Wernher von Braun ergab sich anrückenden US-Truppen

Kurz vor Kriegsende schlugen sich General Walter Dornberger, Wernher von Braun und rund 500 Raketeningenieure nach Bayern in die Gegend um Oberammergau durch, um sich den anrückenden US-Truppen zu ergeben. Die V2-Produktionsstätten im Harz wurden am 11. April 1945 durch die Amerikaner befreit. Dort hatten die KZ-Bewacher bis zuletzt mit Massenhinrichtungen gewütet.
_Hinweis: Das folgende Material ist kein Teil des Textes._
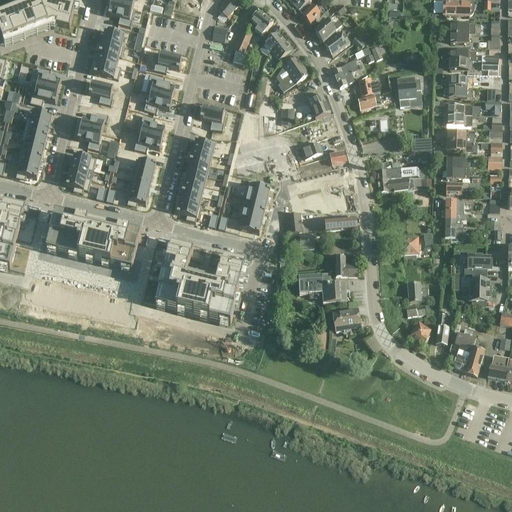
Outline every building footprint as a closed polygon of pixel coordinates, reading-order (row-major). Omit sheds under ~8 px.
[(5,14),(0,16),(0,34),(3,43),(5,48),(21,42),(53,30),(55,30),(56,27),(57,27),(56,28),(69,31),(76,6),(61,2),(52,0),(42,0),(35,3),(5,14)] [(113,0),(111,7),(132,13),(135,2),(137,2),(137,0),(113,0)] [(152,9),(154,0),(145,0),(144,7),(152,9)] [(243,0),(228,0),(218,14),(227,21),(243,0)] [(309,0),(287,0),(288,0),(288,1),(299,13),(300,14),(304,18),(312,11),(308,7),(312,3),(309,0)] [(202,5),(190,2),(187,15),(198,18),(202,5)] [(474,3),(465,3),(456,3),(456,5),(443,5),(443,17),(470,18),(472,17),(473,15),(473,12),(474,12),(474,3)] [(111,7),(108,19),(120,22),(118,28),(126,30),(130,31),(132,24),(129,23),(130,22),(132,13),(111,7)] [(166,8),(164,15),(171,17),(173,10),(166,8)] [(304,18),(303,19),(311,28),(317,22),(320,20),(312,11),(304,18)] [(273,24),(259,12),(251,23),(259,29),(256,33),(262,38),(265,34),(273,24)] [(341,31),(334,21),(327,26),(314,35),(322,46),(335,37),(335,36),(341,31)] [(450,36),(471,37),(475,37),(475,33),(469,33),(469,27),(450,27),(450,36)] [(214,28),(212,43),(224,46),(228,31),(214,28)] [(234,52),(236,53),(243,56),(254,32),(245,28),(234,52)] [(105,34),(102,45),(121,50),(122,47),(124,38),(123,38),(105,34)] [(291,53),(277,35),(265,45),(260,52),(264,55),(268,50),(271,54),(269,56),(270,57),(268,59),(270,60),(274,57),(278,63),(291,53)] [(471,40),(471,37),(450,36),(450,46),(468,46),(469,40),(471,40)] [(350,50),(342,37),(324,48),(332,61),(350,50)] [(102,45),(99,55),(118,60),(119,60),(120,55),(121,50),(102,45)] [(383,61),(378,49),(371,52),(376,63),(383,61)] [(368,50),(362,53),(364,59),(371,56),(368,50)] [(244,57),(243,56),(236,53),(233,64),(243,66),(244,57)] [(264,55),(256,53),(253,72),(260,73),(264,55)] [(449,63),(472,64),(475,64),(476,60),(476,54),(450,54),(449,63)] [(99,55),(97,66),(114,70),(116,71),(119,60),(118,60),(99,55)] [(156,67),(154,74),(166,77),(168,70),(179,73),(182,61),(161,55),(158,67),(156,67)] [(374,63),(372,57),(365,59),(368,66),(374,63)] [(284,68),(276,80),(280,86),(278,88),(283,96),(296,86),(299,84),(309,77),(297,60),(284,68)] [(416,72),(416,62),(407,63),(408,72),(416,72)] [(472,73),(472,64),(449,63),(449,73),(472,73)] [(482,65),(482,72),(488,72),(488,78),(498,78),(498,72),(498,65),(486,65),(482,65)] [(97,66),(94,77),(109,81),(113,82),(116,71),(114,70),(97,66)] [(357,75),(354,66),(333,75),(340,91),(351,86),(354,85),(351,77),(357,75)] [(40,79),(37,90),(58,95),(61,84),(49,81),(51,74),(39,71),(37,78),(39,79),(40,79)] [(154,85),(151,96),(160,98),(172,101),(175,90),(163,87),(165,82),(165,81),(153,78),(151,85),(154,85)] [(449,81),(449,90),(469,91),(470,91),(472,91),(473,91),(473,82),(467,81),(449,81)] [(419,82),(397,84),(399,104),(399,111),(409,110),(409,103),(415,102),(415,94),(421,94),(420,82),(419,82)] [(89,96),(89,98),(92,98),(100,100),(99,107),(101,107),(111,110),(113,103),(110,102),(112,96),(112,95),(113,90),(106,88),(92,85),(89,96)] [(364,101),(379,98),(380,98),(378,87),(371,88),(370,85),(358,87),(361,101),(364,101)] [(32,100),(30,107),(42,110),(44,104),(55,106),(58,95),(37,90),(34,101),(32,100)] [(449,90),(448,100),(461,100),(465,100),(472,100),(472,91),(470,91),(469,91),(449,90)] [(487,91),(486,105),(495,105),(495,91),(487,91)] [(146,106),(144,113),(156,116),(157,115),(158,110),(169,113),(172,101),(160,98),(151,96),(148,107),(146,106)] [(248,96),(245,109),(253,111),(256,98),(248,96)] [(326,106),(321,97),(308,102),(315,121),(330,115),(326,106)] [(364,101),(361,101),(359,102),(360,103),(357,103),(360,114),(375,111),(375,113),(379,112),(379,110),(381,109),(379,98),(364,101)] [(12,105),(10,113),(14,114),(17,115),(19,107),(12,105)] [(444,108),(444,118),(447,118),(468,118),(472,118),(472,108),(465,108),(448,108),(444,108)] [(201,117),(200,122),(205,123),(212,124),(210,131),(219,133),(222,134),(224,127),(222,126),(225,114),(224,114),(203,109),(201,117)] [(294,112),(281,112),(281,127),(294,127),(294,112)] [(33,114),(30,124),(49,129),(52,118),(33,114)] [(269,115),(266,134),(275,136),(277,116),(269,115)] [(83,120),(80,132),(94,135),(101,137),(104,126),(107,127),(108,120),(98,117),(96,117),(95,123),(87,121),(83,120)] [(144,125),(141,136),(162,141),(163,138),(165,130),(154,127),(155,121),(143,118),(141,125),(143,125),(144,125)] [(444,118),(444,127),(447,127),(463,127),(464,127),(466,127),(466,123),(472,123),(472,118),(468,118),(447,118),(444,118)] [(30,124),(28,135),(47,140),(49,129),(30,124)] [(80,132),(78,143),(81,144),(89,146),(87,152),(100,155),(101,148),(99,148),(101,137),(94,135),(80,132)] [(28,135),(25,145),(44,150),(47,140),(28,135)] [(447,144),(474,145),(474,136),(465,136),(447,135),(447,144)] [(136,146),(134,153),(146,156),(148,150),(159,153),(162,141),(141,136),(139,147),(136,146)] [(195,141),(192,153),(207,156),(212,158),(215,146),(210,145),(195,141)] [(431,141),(419,142),(420,154),(432,153),(431,141)] [(474,145),(447,144),(447,154),(472,155),(472,146),(474,146),(474,145)] [(25,145),(22,156),(42,161),(44,150),(25,145)] [(323,156),(320,145),(301,151),(305,162),(323,156)] [(192,153),(190,163),(204,167),(210,168),(212,158),(207,156),(192,153)] [(347,165),(344,154),(329,158),(332,169),(347,165)] [(22,156),(20,166),(39,171),(42,161),(22,156)] [(430,165),(429,156),(418,157),(419,166),(430,165)] [(74,158),(71,169),(88,173),(91,164),(91,162),(78,159),(74,158)] [(501,161),(488,161),(488,172),(501,172),(501,161)] [(446,162),(446,172),(469,172),(470,163),(446,162)] [(139,163),(136,174),(153,178),(156,167),(139,163)] [(189,166),(187,174),(194,175),(201,177),(207,179),(210,168),(204,167),(190,163),(189,166)] [(20,166),(16,181),(19,182),(20,181),(25,183),(26,180),(26,179),(36,182),(39,171),(20,166)] [(71,169),(69,179),(86,183),(88,173),(71,169)] [(419,181),(418,171),(376,174),(378,196),(422,192),(421,189),(417,189),(416,181),(419,181)] [(469,182),(469,172),(446,172),(446,181),(469,182)] [(136,174),(134,184),(151,188),(153,178),(136,174)] [(187,174),(185,184),(191,186),(198,188),(204,189),(207,179),(201,177),(194,175),(187,174)] [(69,179),(66,189),(74,191),(74,192),(75,192),(74,195),(79,196),(82,197),(86,183),(69,179)] [(427,180),(421,181),(421,189),(422,192),(431,191),(430,180),(427,180)] [(134,184),(131,194),(148,198),(151,188),(134,184)] [(185,184),(182,195),(189,196),(196,198),(202,200),(204,189),(198,188),(191,186),(185,184)] [(446,186),(446,198),(462,198),(462,192),(477,193),(479,193),(480,186),(477,186),(470,186),(462,186),(446,186)] [(250,188),(247,200),(267,205),(270,193),(250,188)] [(99,191),(96,202),(98,203),(103,204),(106,192),(101,191),(99,191)] [(109,193),(106,205),(113,206),(116,195),(109,193)] [(131,194),(128,208),(131,209),(136,210),(137,207),(138,207),(145,209),(148,198),(131,194)] [(181,199),(180,205),(193,208),(199,210),(202,200),(196,198),(189,196),(182,195),(181,199)] [(247,200),(245,210),(265,215),(267,205),(247,200)] [(445,203),(445,222),(467,222),(467,218),(464,218),(464,204),(456,203),(456,204),(445,203)] [(0,270),(10,273),(26,209),(3,204),(0,216),(0,270)] [(180,205),(177,217),(196,222),(198,213),(199,210),(193,208),(180,205)] [(245,210),(242,221),(262,226),(265,215),(245,210)] [(296,216),(286,217),(288,236),(298,235),(303,234),(300,215),(296,216)] [(55,217),(46,255),(79,263),(132,276),(141,238),(93,226),(55,217)] [(208,230),(215,232),(218,219),(211,218),(208,230)] [(225,234),(228,222),(221,220),(218,232),(225,234)] [(357,231),(356,220),(325,223),(326,235),(357,231)] [(242,221),(239,232),(259,237),(262,226),(242,221)] [(445,222),(445,231),(463,232),(463,227),(467,227),(467,222),(445,222)] [(445,231),(444,241),(450,241),(450,244),(463,245),(463,232),(445,231)] [(314,253),(314,239),(299,240),(299,243),(291,243),(292,251),(300,250),(300,254),(314,253)] [(418,246),(418,240),(399,241),(400,259),(419,258),(418,251),(421,251),(420,246),(418,246)] [(171,245),(155,309),(230,328),(246,264),(223,258),(216,286),(187,279),(194,251),(171,245)] [(473,271),(473,277),(486,277),(486,271),(491,271),(489,271),(489,267),(491,267),(491,260),(490,260),(490,259),(468,258),(468,271),(473,271)] [(345,269),(345,260),(335,261),(335,280),(360,280),(360,269),(345,269)] [(330,276),(319,277),(320,296),(322,296),(323,306),(347,305),(347,299),(346,287),(338,287),(338,284),(330,285),(330,276)] [(320,296),(319,277),(297,278),(299,297),(320,296)] [(486,283),(486,277),(473,277),(472,282),(470,282),(470,293),(491,293),(491,288),(489,288),(489,283),(490,283),(486,283)] [(420,292),(420,287),(407,288),(408,307),(421,306),(421,305),(433,304),(433,298),(428,299),(427,292),(420,292)] [(470,293),(469,303),(472,303),(472,309),(485,310),(486,304),(489,304),(489,303),(488,303),(488,301),(488,299),(490,299),(491,293),(470,293)] [(431,315),(429,307),(423,309),(413,310),(413,309),(406,310),(408,320),(425,317),(426,321),(431,321),(431,315)] [(347,313),(333,316),(335,332),(336,335),(356,331),(361,330),(360,327),(359,319),(359,318),(358,311),(347,313)] [(511,317),(501,316),(499,328),(511,329),(511,317)] [(430,336),(418,328),(410,340),(423,349),(428,342),(427,341),(430,336)] [(449,332),(438,331),(436,347),(446,349),(449,332)] [(326,335),(314,333),(312,350),(324,352),(326,335)] [(475,342),(452,334),(451,341),(457,343),(453,355),(458,356),(453,370),(465,374),(464,376),(477,380),(484,356),(476,353),(478,347),(474,346),(475,342)] [(500,341),(499,351),(509,353),(511,343),(500,341)] [(508,362),(493,359),(489,380),(488,380),(487,380),(508,385),(511,385),(511,373),(506,372),(508,362)]
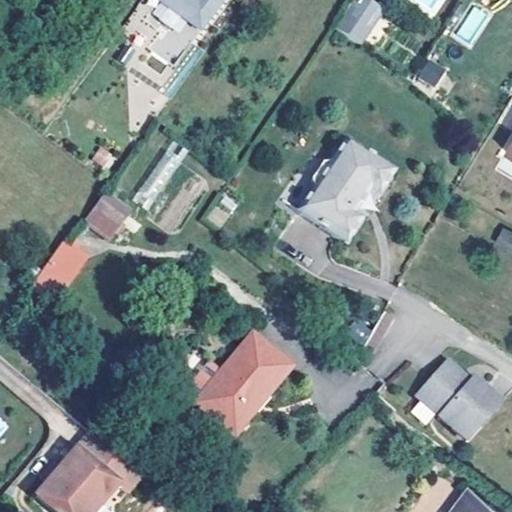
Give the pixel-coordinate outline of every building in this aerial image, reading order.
[(163,0),(204,30),(225,0),(163,0)] [(349,10),(339,25),(362,42),(373,28),(349,10)] [(133,43),(120,60),(133,71),(147,53),(133,43)] [(435,88),(446,70),(427,58),(416,76),(435,88)] [(152,211),(185,148),(168,139),(135,202),(152,211)] [(398,174),(350,140),(336,161),(325,164),(315,177),(317,189),(302,211),(350,244),(366,221),(358,215),(375,191),(382,197),(398,174)] [(99,146),(91,160),(108,170),(116,156),(99,146)] [(202,218),(220,230),(238,204),(220,192),(202,218)] [(107,195),(96,209),(123,228),(133,215),(107,195)] [(511,254),(511,231),(500,228),(494,248),(511,254)] [(60,237),(31,290),(60,305),(88,252),(60,237)] [(264,391),(271,397),(294,369),(255,336),(224,373),(216,365),(190,396),(199,404),(238,437),(259,412),(251,406),(264,391)] [(460,376),(463,373),(450,360),(418,394),(468,438),(502,402),(475,377),(472,381),(468,384),(460,376)] [(468,384),(472,381),(463,373),(460,376),(468,384)] [(251,406),(259,412),(271,397),(264,391),(251,406)] [(130,496),(145,479),(94,436),(79,453),(120,488),(130,496)] [(64,470),(53,483),(40,498),(57,511),(98,511),(120,488),(79,453),(64,470)] [(53,483),(64,470),(59,465),(47,478),(53,483)] [(502,511),(470,489),(453,511),(502,511)]
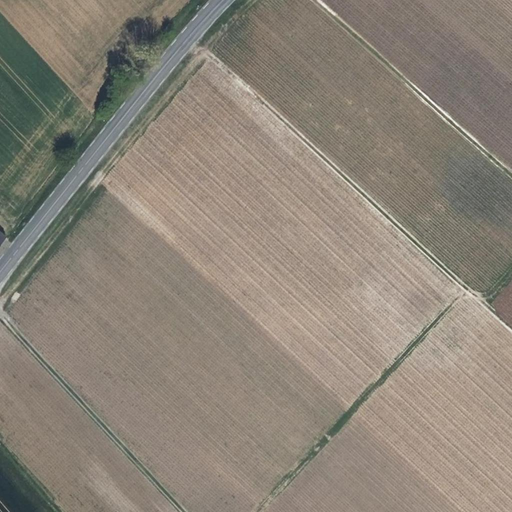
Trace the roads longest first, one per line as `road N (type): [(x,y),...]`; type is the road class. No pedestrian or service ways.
road 1 (track): [(511,329),(190,35)]
road 2 (primary): [(0,265),(156,70),(226,0)]
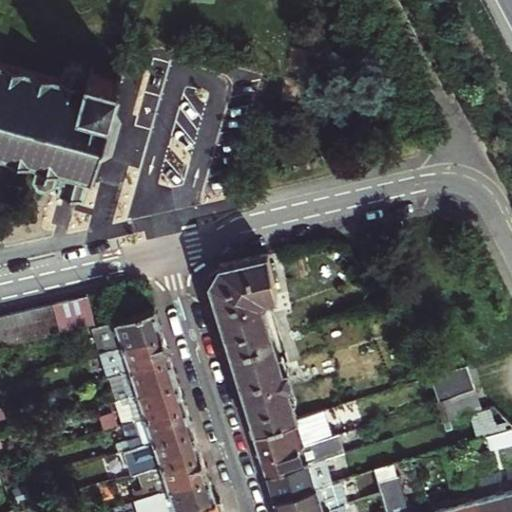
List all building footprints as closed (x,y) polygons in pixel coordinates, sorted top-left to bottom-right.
[(89,179),(92,178),(120,76),(124,74),(123,70),(116,73),(114,72),(113,73),(113,76),(93,70),(95,66),(89,65),(87,71),(83,71),(79,62),(72,60),(62,67),(59,76),(0,59),(0,154),(35,165),(32,174),(37,186),(47,189),(53,180),(58,182),(57,186),(54,187),(53,189),(55,191),(84,199),(86,198),(86,196),(86,195),(85,194),(89,179)] [(233,353),(272,342),(261,304),(264,303),(266,301),(268,298),(268,295),(278,293),(267,252),(219,262),(210,280),(219,308),(233,353)] [(50,303),(55,329),(87,321),(81,295),(50,303)] [(36,306),(42,334),(55,331),(55,329),(50,303),(36,306)] [(20,309),(26,337),(42,334),(36,306),(20,309)] [(98,348),(160,331),(158,322),(154,312),(153,306),(92,323),(98,348)] [(5,312),(11,341),(26,337),(20,309),(5,312)] [(0,342),(11,341),(5,312),(0,313),(0,342)] [(106,371),(168,354),(164,343),(160,331),(98,348),(106,371)] [(272,342),(233,353),(245,394),(256,429),(293,418),(284,385),(290,384),(286,369),(280,371),(272,342)] [(106,371),(114,395),(176,378),(172,367),(168,354),(106,371)] [(467,362),(454,367),(471,391),(476,389),(467,362)] [(477,432),(494,427),(495,427),(471,391),(454,367),(441,370),(450,398),(456,416),(471,411),(477,432)] [(441,370),(432,373),(440,401),(450,398),(441,370)] [(176,378),(114,395),(121,418),(183,402),(179,390),(176,378)] [(183,402),(121,418),(125,433),(117,435),(119,445),(122,444),(191,426),(187,414),(183,402)] [(113,406),(99,409),(104,423),(118,419),(113,406)] [(293,418),(256,429),(251,430),(256,448),(258,457),(331,435),(323,408),(293,418)] [(511,445),(511,421),(495,427),(494,427),(498,441),(501,449),(511,445)] [(129,468),(136,466),(199,449),(195,439),(191,426),(122,444),(129,468)] [(477,432),(480,440),(470,443),(473,450),(498,441),(494,427),(477,432)] [(262,467),(264,474),(322,457),(345,450),(339,432),(331,435),(258,457),(262,467)] [(467,449),(466,444),(464,437),(463,437),(455,440),(457,446),(458,451),(467,449)] [(199,449),(136,466),(140,478),(129,480),(133,493),(206,474),(203,463),(199,449)] [(412,453),(405,455),(408,463),(415,461),(412,453)] [(322,457),(264,474),(269,489),(271,499),(339,477),(353,473),(350,463),(326,471),(322,457)] [(394,459),(374,466),(386,511),(408,511),(405,501),(404,497),(403,492),(394,459)] [(21,497),(13,473),(1,476),(9,500),(21,497)] [(206,474),(133,493),(139,511),(160,511),(182,506),(214,497),(211,487),(206,474)] [(275,511),(313,511),(321,510),(346,502),(347,502),(339,477),(271,499),(275,511)] [(511,511),(511,490),(495,495),(477,500),(480,511),(511,511)] [(26,511),(21,497),(9,500),(13,511),(26,511)] [(222,511),(218,497),(214,497),(182,506),(183,511),(222,511)] [(464,503),(454,506),(455,511),(480,511),(477,500),(464,503)] [(348,511),(346,502),(321,510),(313,511),(348,511)]
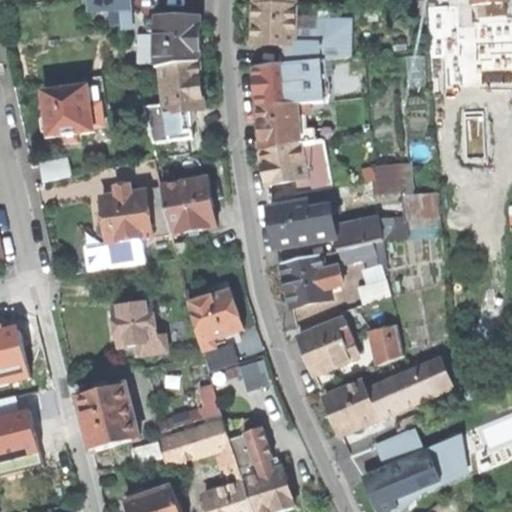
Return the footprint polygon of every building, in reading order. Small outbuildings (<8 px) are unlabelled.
[(87,0),(88,12),(99,11),(97,0),(87,0)] [(109,10),(120,9),(118,0),(97,0),(99,11),(109,10)] [(132,8),(130,0),(118,0),(120,9),(132,8)] [(295,45),(295,64),(326,61),(338,60),(337,45),(313,45),(314,6),(296,6),(256,5),(255,28),(254,45),(295,45)] [(511,8),(481,10),(482,31),(462,32),(464,73),(511,70),(511,8)] [(111,24),(121,23),(120,9),(109,10),(111,24)] [(163,67),(200,62),(200,41),(200,19),(157,19),(157,26),(151,25),(151,32),(157,32),(156,68),(163,67)] [(258,112),(261,152),(301,145),(308,144),(306,117),(299,117),(296,78),(327,75),(326,61),(295,64),(255,68),(258,112)] [(202,86),(200,62),(163,67),(167,116),(190,112),(204,110),(202,86)] [(84,80),(84,88),(89,88),(95,129),(105,127),(102,107),(106,107),(102,77),(84,80)] [(84,88),(44,93),(47,116),(45,116),(42,120),(43,128),(43,132),(48,135),(49,135),(50,138),(65,136),(66,144),(78,143),(78,135),(95,132),(95,129),(89,88),(84,88)] [(175,147),(196,143),(190,112),(167,116),(175,147)] [(175,147),(167,116),(148,119),(155,149),(175,147)] [(307,194),(334,190),(326,140),(308,144),(301,145),(261,152),(265,173),(267,185),(305,179),(307,194)] [(68,159),(39,164),(42,183),(71,177),(68,159)] [(401,166),(375,168),(378,193),(403,190),(401,166)] [(163,189),(163,190),(174,235),(218,228),(213,203),(209,181),(163,189)] [(131,187),(118,189),(119,198),(103,200),(105,212),(106,223),(103,224),(99,229),(100,237),(106,241),(109,240),(110,245),(174,236),(174,235),(163,190),(147,192),(147,194),(132,196),(131,187)] [(440,194),(402,197),(404,221),(441,217),(440,194)] [(339,252),(342,252),(384,243),(379,221),(335,230),(332,216),(339,215),(338,210),(310,214),(308,203),(270,210),(274,232),(277,250),(337,239),(339,252)] [(384,243),(342,252),(344,263),(368,258),(370,270),(388,268),(384,243)] [(344,286),(341,270),(325,273),(322,256),(282,265),(288,291),(292,308),(331,300),(329,289),(344,286)] [(358,290),(363,306),(392,298),(386,281),(358,290)] [(196,304),(190,306),(204,354),(217,349),(215,341),(245,330),(239,315),(231,292),(210,300),(206,297),(198,299),(196,304)] [(153,304),(113,310),(117,333),(119,349),(140,346),(140,352),(149,351),(150,356),(169,353),(167,336),(158,338),(153,304)] [(358,359),(360,356),(346,320),(360,314),(358,308),(331,316),(334,325),(300,339),(308,358),(315,376),(358,359)] [(0,320),(8,319),(6,310),(0,311),(0,320)] [(0,320),(0,357),(24,351),(15,317),(8,319),(0,320)] [(378,367),(404,357),(398,327),(371,333),(378,367)] [(251,390),(277,383),(270,358),(245,365),(251,390)] [(341,437),(451,390),(440,363),(366,394),(361,385),(325,400),(334,420),(341,437)] [(92,453),(141,440),(127,386),(111,391),(110,389),(95,393),(95,394),(78,398),(86,429),(92,453)] [(175,428),(221,414),(219,407),(212,410),(211,407),(172,418),(175,428)] [(224,423),(221,414),(175,428),(156,434),(159,443),(224,423)] [(398,435),(399,437),(420,428),(415,414),(394,423),(398,435)] [(243,424),(247,436),(258,433),(254,420),(243,424)] [(254,511),(230,442),(224,423),(159,443),(164,458),(167,467),(216,451),(219,459),(220,459),(223,469),(225,469),(228,479),(233,478),(236,487),(206,497),(210,511),(254,511)] [(378,511),(400,511),(436,498),(420,428),(399,437),(405,464),(403,468),(390,473),(382,453),(359,463),(370,490),(378,511)] [(247,436),(230,442),(254,511),(280,511),(295,507),(285,479),(282,470),(273,473),(269,462),(274,460),(264,431),(258,433),(247,436)] [(137,465),(164,458),(159,443),(133,450),(137,465)] [(182,511),(175,488),(127,504),(129,511),(182,511)] [(458,511),(459,511),(477,505),(473,492),(453,500),(458,511)]
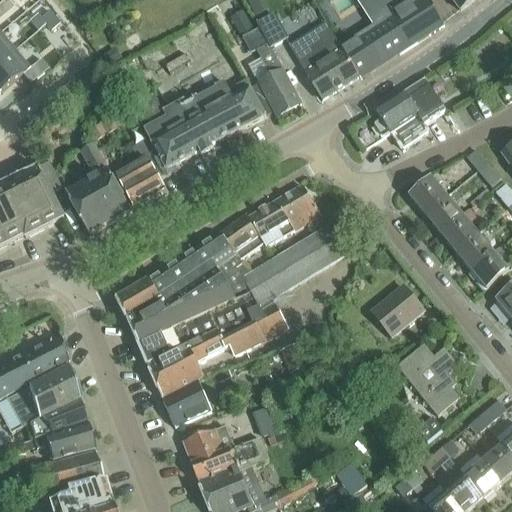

Rund 100 Raketen, Materialien und Konstruktionsunterlagen wurden in mehr als 300 Eisenbahnwaggons verfrachtet.

Beim Wettrennen mit der Sowjetunion um die besten deutschen Rüstungsexperten zeigte der US-Geheimdienst wenig Skrupel. In der Operation Paperclip wurden von Braun und seine Experten in die USA gebracht. In Huntsville (Alabama) entwickelte der Raketenpionier nun Raketen, um Atombomben zu transportieren. Der Kalte Krieg mit der Sowjetunion war im vollen Gange. Und so nutzte er seine Vision einer bemannten Raumstation in einer populären Artikelserie 1952 in Collier’s Weekly, um auch die militärische Nutzung des Weltraums zu propagieren: „Kleine geflügelte Raketengeschosse mit Atomsprengköpfen könnten von der Station so abgefeuert werden, dass sie ihre Ziele mit Überschallgeschwindigkeit erreichen.“ Damit könne genauestens jeder Punkt der Erde erreicht werden.

Wernher von Braun gibt den USA ihr Selbstbewusstsein zurück

Doch noch konnte von Braun nicht richtig loslegen. Seine für die USA entwickelten Redstone- und Jupiter-Atomraketen funktionierten zwar einwandfrei, durften aber nicht für zivile Satelliten verwendet werden. Erst der Sputnik-Schock vom 4. Oktober 1957 – die Sowjetunion hatte den ersten Satelliten in eine Erdumlaufbahn gebracht – ließ die US-Regierung eine Kehrtwende machen. Nun sollte es möglichst schnell gehen.

Am geplanten Starttermin Ende Januar 1958 tobten jedoch schwere Stürme über das Raketengelände auf Cape Canaveral in Florida. Der erlösende Startbefehl „ignition“ (Zündung) kam am 31. Januar um 22.47 Uhr Ortszeit. Donnernd schob sich eine Jupiter-C-Rakete mit dem Satelliten Explorer 1 in den Nachthimmel über Florida. Eine bange Stunde mussten die Raketenbauer um von Braun ausharren. Dann endlich kam die erlösende Nachricht von der Bodenstation in Kalifornien: „Goldstone hat den Vogel.“

Wernher von Braun hatte den Amerikanern ihr Selbstbewusstsein zurückgegeben. Der Wettlauf mit der Sowjetunion ging unvermindert weiter und erreichte seinen Höhepunkt mit der Mission Apollo 11, die 1969 die ersten Menschen auf den Mond brachte. Doch der Triumph leitete auch den Niedergang ein.

Wernher von Braun wird Mitbegründer des National Space Institute

Für den nächsten Schritt, einen Flug zum Mars, gab es kein Geld mehr. Im Gegenteil, das Budget der US-Raumfahrtbehörde Nasa wurde immer weiter gekürzt. Wernher von Braun kündigte verbittert und ging zum Raumfahrtkonzern Fairchild. 1974 wurde er Mitbegründer des National Space Institute, das für Raumfahrtprojekte werben sollte.

Seine ringförmige Raumstation und der Flug zum Mars sind bis heute nur in Filmen Realität geworden. Schwer gezeichnet von einer unheilbaren Darmkrebs-Erkrankung sprach er 1976 in einem Interview erstmals von der „höllischen Welt“ im KZ Mittelbau im Harz, die „absolut grauenvoll“ gewesen sei. Wernher von Braun starb am 16. Juni 1977 in Alexandria (US-Bundesstaat Virginia).